WHAT TO WORK ON :: Print each record below precisely, with every picture left out of the copy.

RECORDS FOR THE TASK ::

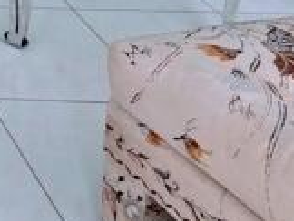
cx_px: -354
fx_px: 655
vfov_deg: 13.6
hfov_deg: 16.3
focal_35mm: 77
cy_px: -319
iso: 100
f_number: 1.9
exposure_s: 1/120
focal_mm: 2.2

TASK RESPONSE ::
cx_px: -354
fx_px: 655
vfov_deg: 13.6
hfov_deg: 16.3
focal_35mm: 77
cy_px: -319
iso: 100
f_number: 1.9
exposure_s: 1/120
focal_mm: 2.2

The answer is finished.